- [Your goal] Scan the lines below for "wrist"; report the number of lines that contain it, and only that.

(Dataset excerpts)
******
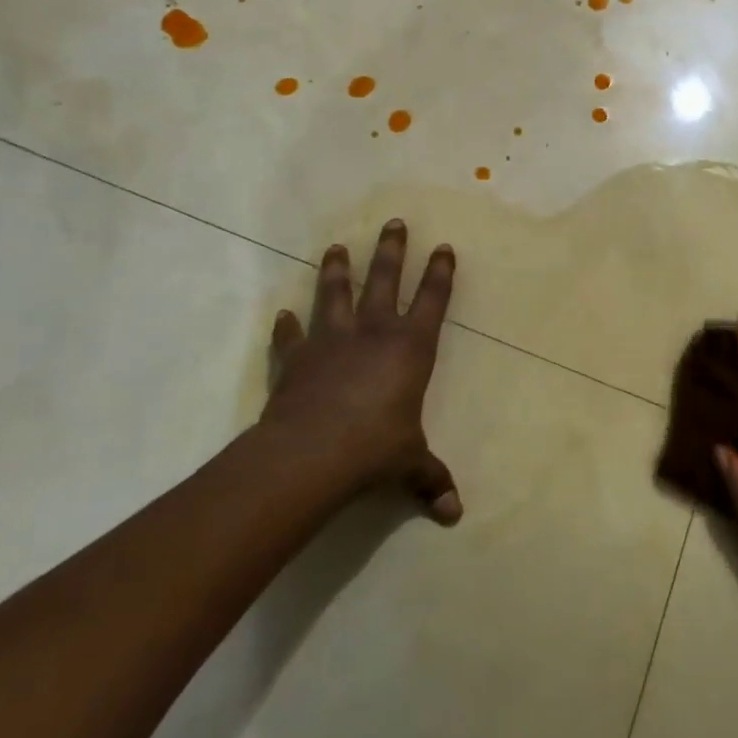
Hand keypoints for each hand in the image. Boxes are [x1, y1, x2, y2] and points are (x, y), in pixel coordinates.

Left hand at [258, 219, 462, 524]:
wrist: (311, 454)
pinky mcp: (297, 358)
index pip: (432, 300)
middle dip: (392, 250)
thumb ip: (430, 480)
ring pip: (335, 293)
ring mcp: (331, 340)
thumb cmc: (374, 449)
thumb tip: (454, 514)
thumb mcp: (409, 464)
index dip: (440, 273)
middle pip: (384, 279)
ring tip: (335, 247)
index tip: (444, 247)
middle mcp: (373, 332)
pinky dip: (287, 327)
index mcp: (409, 348)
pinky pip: (291, 337)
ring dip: (335, 270)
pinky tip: (283, 315)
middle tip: (393, 222)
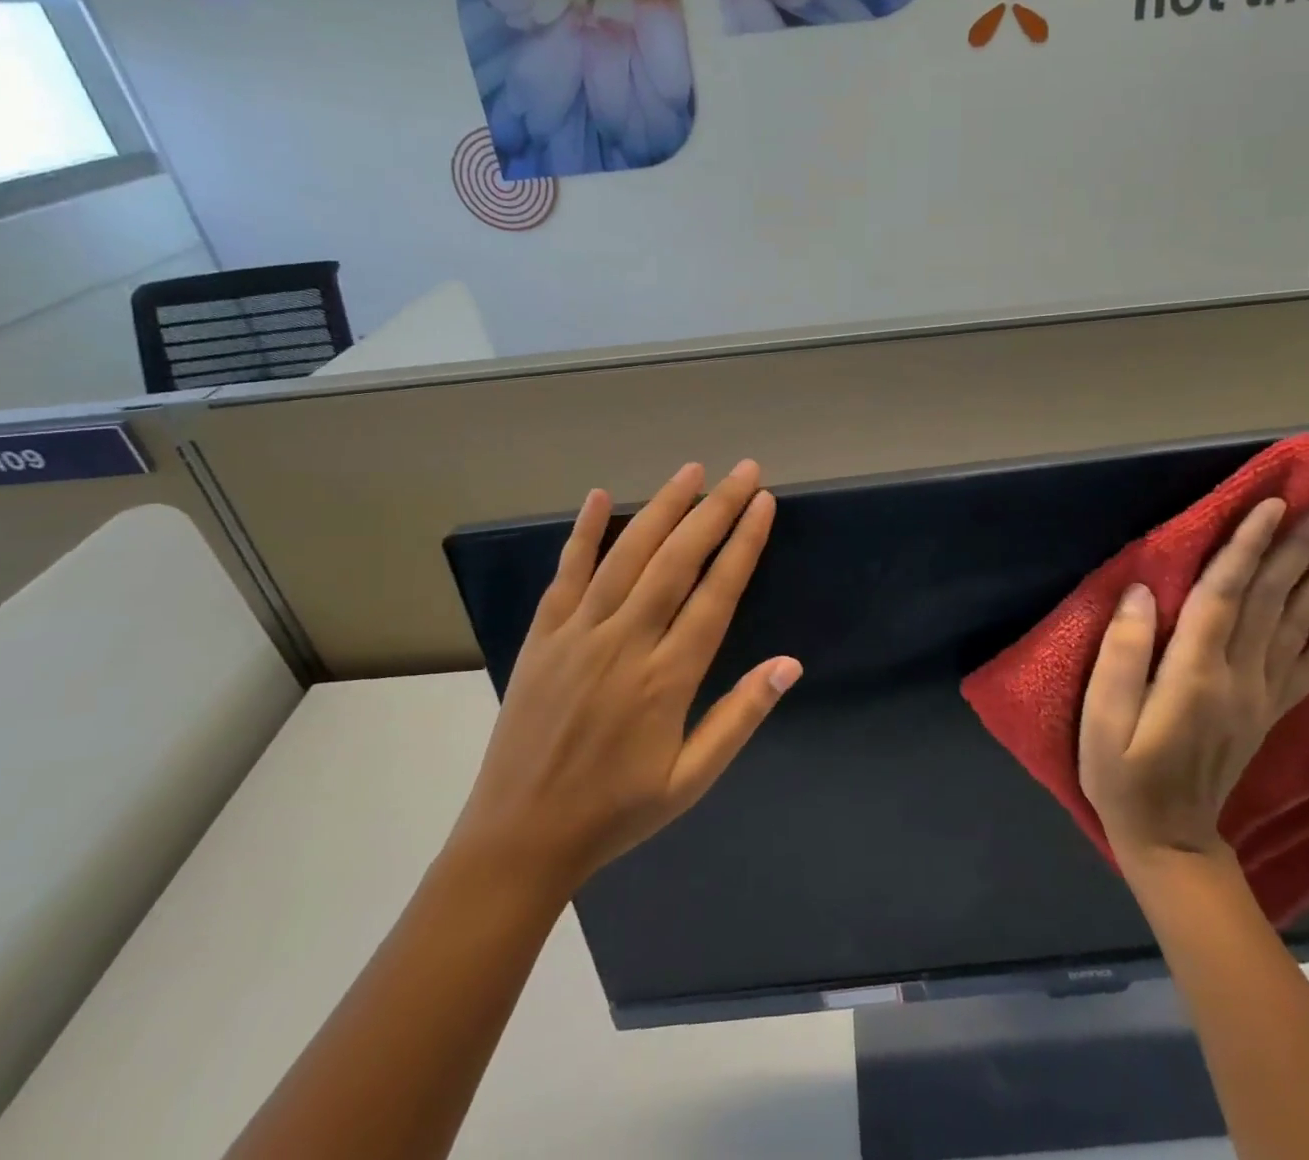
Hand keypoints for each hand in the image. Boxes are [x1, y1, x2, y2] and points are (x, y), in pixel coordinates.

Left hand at [450, 460, 800, 894]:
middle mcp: (624, 642)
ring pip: (626, 555)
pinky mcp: (543, 635)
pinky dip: (582, 532)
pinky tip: (598, 496)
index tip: (763, 503)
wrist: (518, 838)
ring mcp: (578, 633)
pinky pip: (566, 573)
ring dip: (662, 507)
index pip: (716, 593)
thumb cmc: (615, 812)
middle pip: (677, 560)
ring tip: (691, 471)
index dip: (743, 543)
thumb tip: (789, 664)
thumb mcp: (691, 780)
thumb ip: (740, 717)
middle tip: (742, 470)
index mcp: (666, 678)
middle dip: (714, 509)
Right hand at [1078, 497, 1308, 862]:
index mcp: (1195, 672)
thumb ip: (1122, 652)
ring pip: (1302, 625)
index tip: (1273, 503)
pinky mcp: (1269, 712)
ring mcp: (1261, 695)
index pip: (1226, 594)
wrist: (1168, 839)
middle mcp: (1240, 676)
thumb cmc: (1122, 773)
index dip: (1248, 546)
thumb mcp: (1102, 717)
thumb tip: (1142, 591)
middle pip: (1273, 600)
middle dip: (1302, 547)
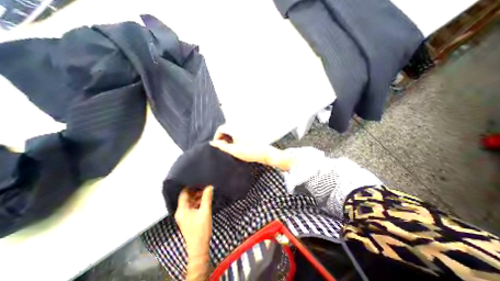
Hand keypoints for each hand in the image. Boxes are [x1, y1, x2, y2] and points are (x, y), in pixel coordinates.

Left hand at [175, 187, 212, 255]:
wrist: (199, 247)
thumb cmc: (201, 229)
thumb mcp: (205, 211)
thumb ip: (207, 197)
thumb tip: (210, 186)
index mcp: (182, 209)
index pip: (184, 193)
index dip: (191, 186)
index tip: (199, 181)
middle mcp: (181, 211)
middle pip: (187, 197)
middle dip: (196, 191)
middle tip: (206, 187)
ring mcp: (184, 215)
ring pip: (190, 201)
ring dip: (198, 197)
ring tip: (207, 193)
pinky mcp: (188, 218)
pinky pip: (192, 207)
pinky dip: (198, 202)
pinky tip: (205, 201)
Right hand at [208, 125, 293, 170]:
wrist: (264, 153)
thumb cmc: (250, 152)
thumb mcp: (234, 150)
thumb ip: (222, 146)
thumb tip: (213, 143)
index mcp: (235, 128)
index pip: (220, 128)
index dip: (217, 137)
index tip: (217, 145)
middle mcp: (239, 126)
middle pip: (225, 129)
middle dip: (222, 138)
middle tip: (224, 147)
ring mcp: (243, 128)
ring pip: (231, 131)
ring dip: (228, 138)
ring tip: (231, 147)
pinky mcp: (246, 132)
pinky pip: (236, 133)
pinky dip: (234, 138)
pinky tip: (237, 145)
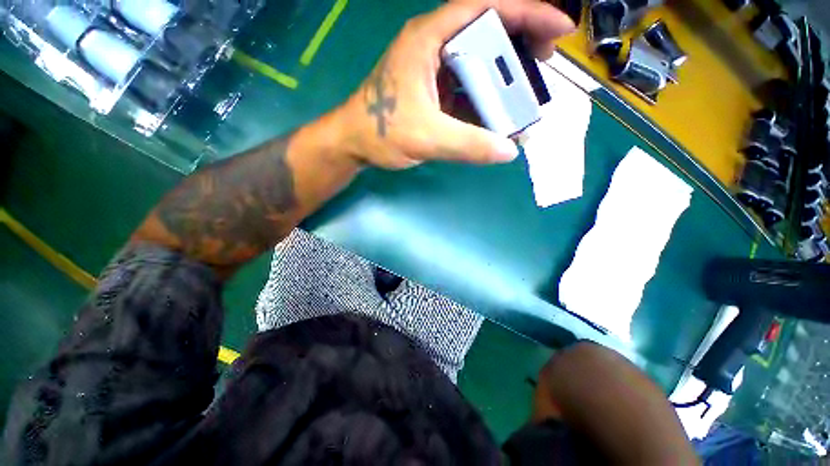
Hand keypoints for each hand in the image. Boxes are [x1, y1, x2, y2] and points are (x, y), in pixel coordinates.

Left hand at [335, 1, 574, 169]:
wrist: (355, 142)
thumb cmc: (381, 132)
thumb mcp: (426, 138)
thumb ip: (467, 144)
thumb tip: (509, 151)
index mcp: (429, 40)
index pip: (484, 9)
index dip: (526, 12)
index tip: (558, 28)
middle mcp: (432, 46)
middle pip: (484, 30)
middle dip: (519, 40)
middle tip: (543, 61)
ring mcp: (432, 69)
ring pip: (477, 59)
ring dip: (503, 71)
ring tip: (525, 87)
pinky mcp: (432, 90)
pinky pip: (465, 85)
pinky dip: (484, 95)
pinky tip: (496, 110)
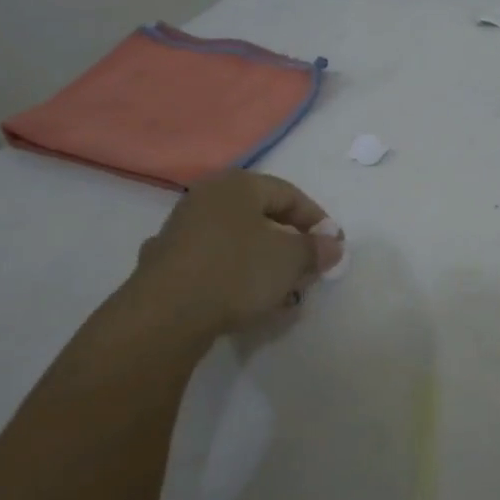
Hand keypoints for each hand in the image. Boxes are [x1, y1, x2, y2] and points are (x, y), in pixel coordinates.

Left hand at [125, 171, 345, 338]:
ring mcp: (181, 230)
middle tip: (309, 270)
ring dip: (265, 265)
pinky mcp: (167, 263)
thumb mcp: (290, 260)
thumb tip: (332, 245)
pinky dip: (236, 278)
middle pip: (262, 217)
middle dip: (290, 245)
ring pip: (238, 242)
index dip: (317, 220)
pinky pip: (215, 264)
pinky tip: (247, 302)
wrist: (165, 315)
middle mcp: (206, 198)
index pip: (289, 194)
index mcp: (237, 185)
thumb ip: (315, 249)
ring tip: (283, 293)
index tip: (333, 246)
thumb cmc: (236, 272)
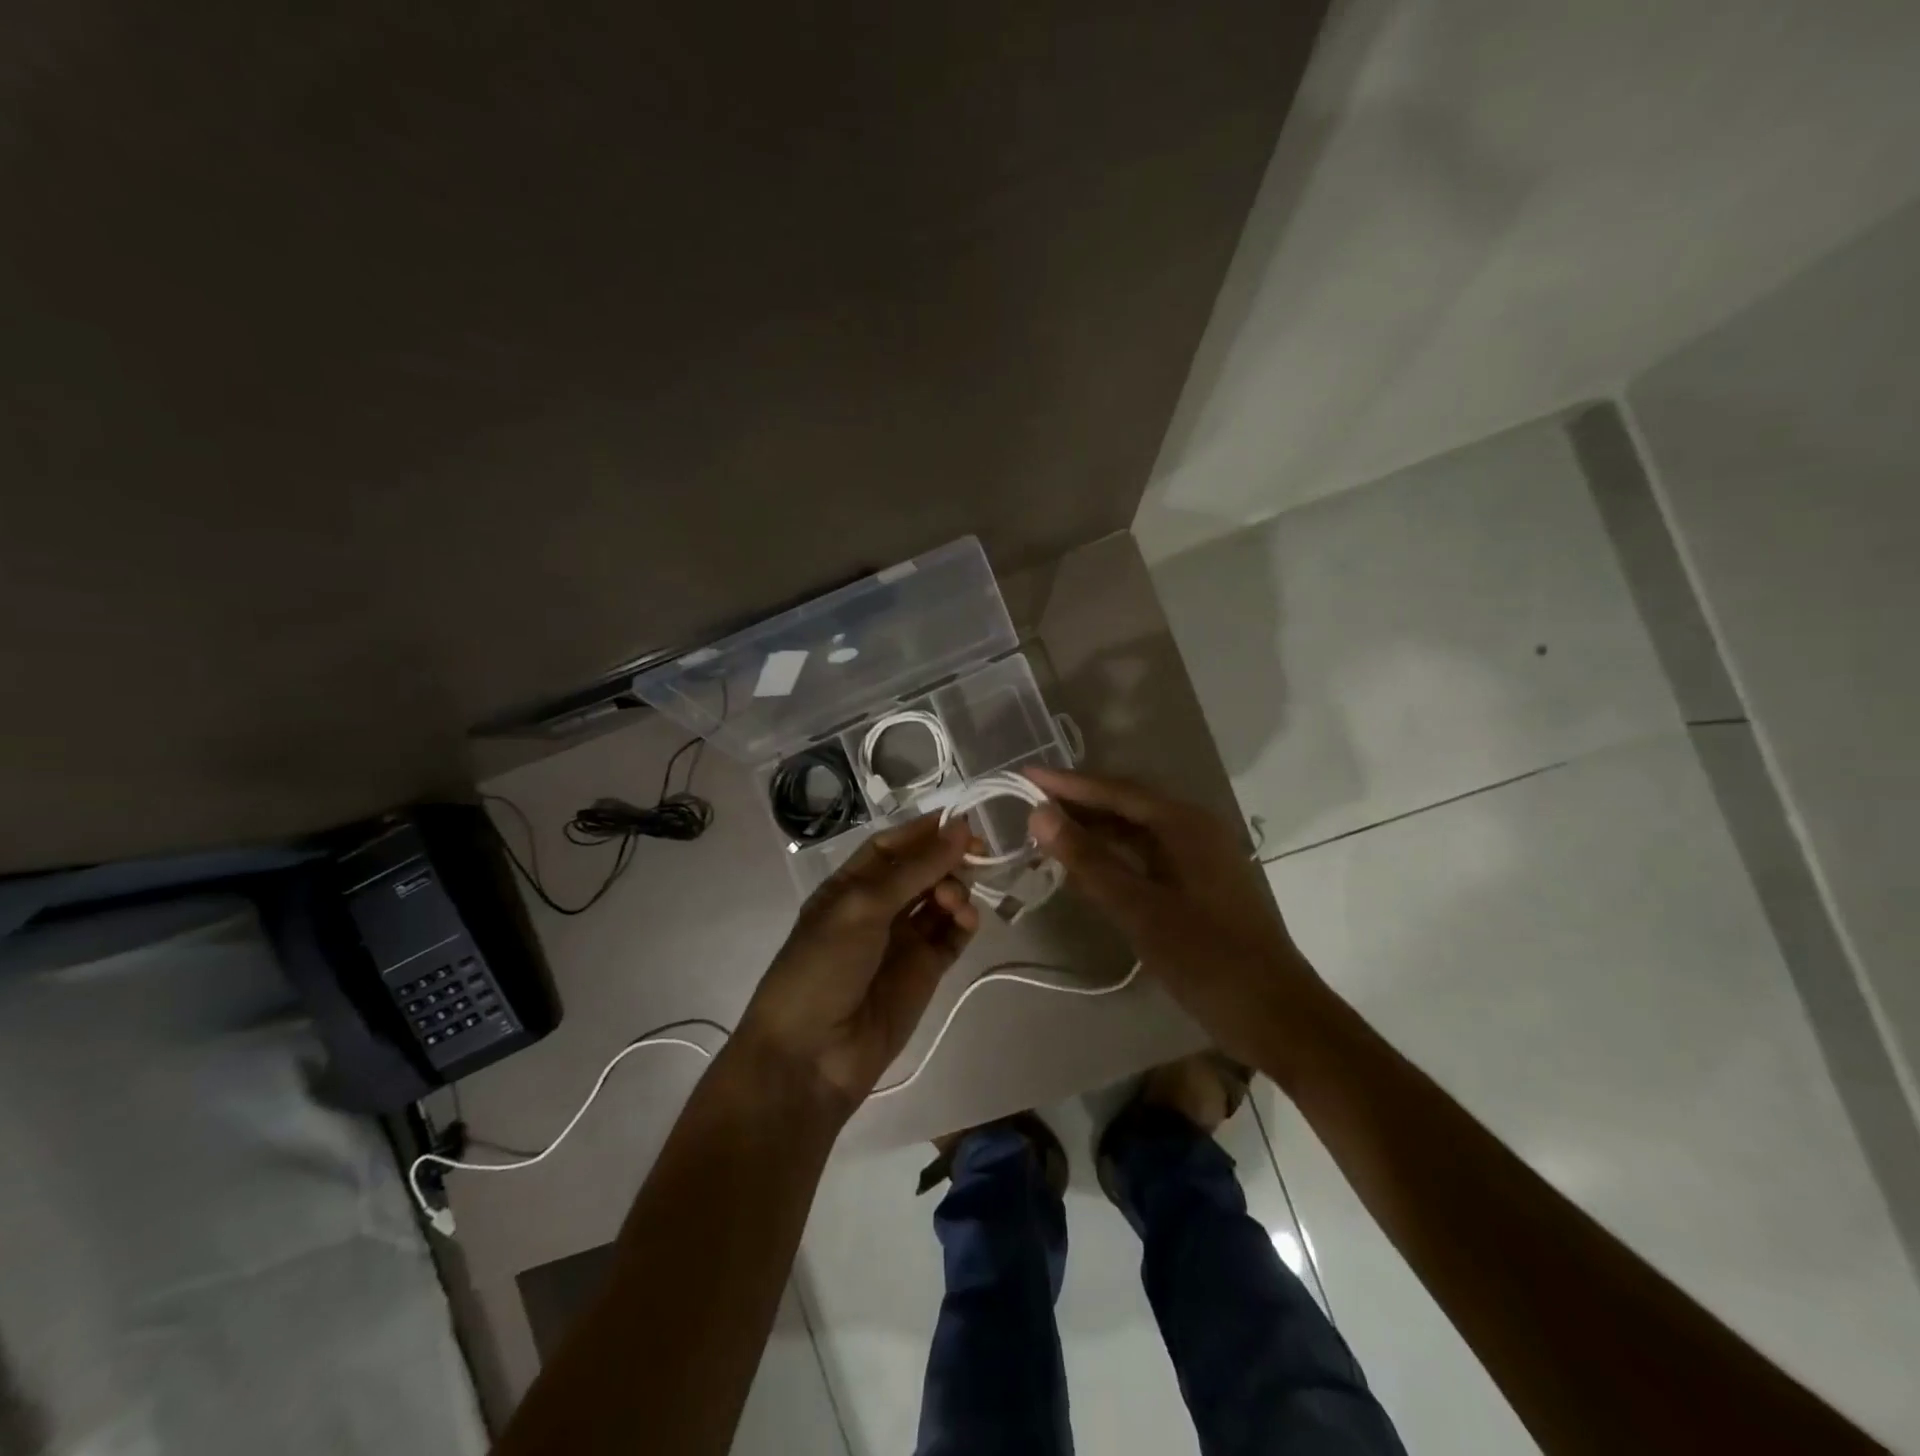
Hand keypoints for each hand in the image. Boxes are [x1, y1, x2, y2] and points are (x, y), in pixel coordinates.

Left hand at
******
- [Solution] 7